Start of RECORD EXCERPTS

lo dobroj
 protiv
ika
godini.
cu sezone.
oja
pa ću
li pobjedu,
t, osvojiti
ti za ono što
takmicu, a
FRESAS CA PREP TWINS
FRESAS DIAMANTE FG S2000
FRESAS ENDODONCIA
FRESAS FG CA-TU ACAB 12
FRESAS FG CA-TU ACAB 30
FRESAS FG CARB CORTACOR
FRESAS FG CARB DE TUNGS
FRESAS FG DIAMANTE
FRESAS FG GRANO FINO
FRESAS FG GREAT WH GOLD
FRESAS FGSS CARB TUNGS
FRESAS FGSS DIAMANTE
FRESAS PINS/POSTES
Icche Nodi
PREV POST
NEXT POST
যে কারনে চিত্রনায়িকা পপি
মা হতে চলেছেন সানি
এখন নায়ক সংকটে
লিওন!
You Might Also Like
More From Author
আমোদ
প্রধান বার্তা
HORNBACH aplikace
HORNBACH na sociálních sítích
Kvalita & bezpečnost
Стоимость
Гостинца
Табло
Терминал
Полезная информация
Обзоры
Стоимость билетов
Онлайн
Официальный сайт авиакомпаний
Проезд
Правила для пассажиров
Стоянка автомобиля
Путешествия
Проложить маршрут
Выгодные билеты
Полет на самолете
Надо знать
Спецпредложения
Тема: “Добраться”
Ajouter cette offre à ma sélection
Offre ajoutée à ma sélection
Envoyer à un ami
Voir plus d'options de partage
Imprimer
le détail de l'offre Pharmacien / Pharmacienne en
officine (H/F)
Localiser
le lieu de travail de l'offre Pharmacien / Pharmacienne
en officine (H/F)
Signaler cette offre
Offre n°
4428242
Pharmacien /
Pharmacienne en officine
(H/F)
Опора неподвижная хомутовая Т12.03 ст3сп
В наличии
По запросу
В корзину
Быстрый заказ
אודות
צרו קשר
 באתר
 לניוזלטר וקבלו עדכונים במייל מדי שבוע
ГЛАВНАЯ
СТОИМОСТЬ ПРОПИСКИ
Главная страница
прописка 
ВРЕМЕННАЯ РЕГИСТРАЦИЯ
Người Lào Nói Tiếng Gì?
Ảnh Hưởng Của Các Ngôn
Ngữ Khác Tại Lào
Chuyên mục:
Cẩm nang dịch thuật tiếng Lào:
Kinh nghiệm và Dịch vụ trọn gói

End of RECORD EXCERPTS

§ WHAT THE EXERCISE ASKS: Each record, from first to last, should be returned verbatim.

§ WRITTEN ANSWER:
lo dobroj
 protiv
ika
godini.
cu sezone.
oja
pa ću
li pobjedu,
t, osvojiti
ti za ono što
takmicu, a
FRESAS CA PREP TWINS
FRESAS DIAMANTE FG S2000
FRESAS ENDODONCIA
FRESAS FG CA-TU ACAB 12
FRESAS FG CA-TU ACAB 30
FRESAS FG CARB CORTACOR
FRESAS FG CARB DE TUNGS
FRESAS FG DIAMANTE
FRESAS FG GRANO FINO
FRESAS FG GREAT WH GOLD
FRESAS FGSS CARB TUNGS
FRESAS FGSS DIAMANTE
FRESAS PINS/POSTES
Icche Nodi
PREV POST
NEXT POST
যে কারনে চিত্রনায়িকা পপি
মা হতে চলেছেন সানি
এখন নায়ক সংকটে
লিওন!
You Might Also Like
More From Author
আমোদ
প্রধান বার্তা
HORNBACH aplikace
HORNBACH na sociálních sítích
Kvalita & bezpečnost
Стоимость
Гостинца
Табло
Терминал
Полезная информация
Обзоры
Стоимость билетов
Онлайн
Официальный сайт авиакомпаний
Проезд
Правила для пассажиров
Стоянка автомобиля
Путешествия
Проложить маршрут
Выгодные билеты
Полет на самолете
Надо знать
Спецпредложения
Тема: “Добраться”
Ajouter cette offre à ma sélection
Offre ajoutée à ma sélection
Envoyer à un ami
Voir plus d'options de partage
Imprimer
le détail de l'offre Pharmacien / Pharmacienne en
officine (H/F)
Localiser
le lieu de travail de l'offre Pharmacien / Pharmacienne
en officine (H/F)
Signaler cette offre
Offre n°
4428242
Pharmacien /
Pharmacienne en officine
(H/F)
Опора неподвижная хомутовая Т12.03 ст3сп
В наличии
По запросу
В корзину
Быстрый заказ
אודות
צרו קשר
 באתר
 לניוזלטר וקבלו עדכונים במייל מדי שבוע
ГЛАВНАЯ
СТОИМОСТЬ ПРОПИСКИ
Главная страница
прописка 
ВРЕМЕННАЯ РЕГИСТРАЦИЯ
Người Lào Nói Tiếng Gì?
Ảnh Hưởng Của Các Ngôn
Ngữ Khác Tại Lào
Chuyên mục:
Cẩm nang dịch thuật tiếng Lào:
Kinh nghiệm và Dịch vụ trọn gói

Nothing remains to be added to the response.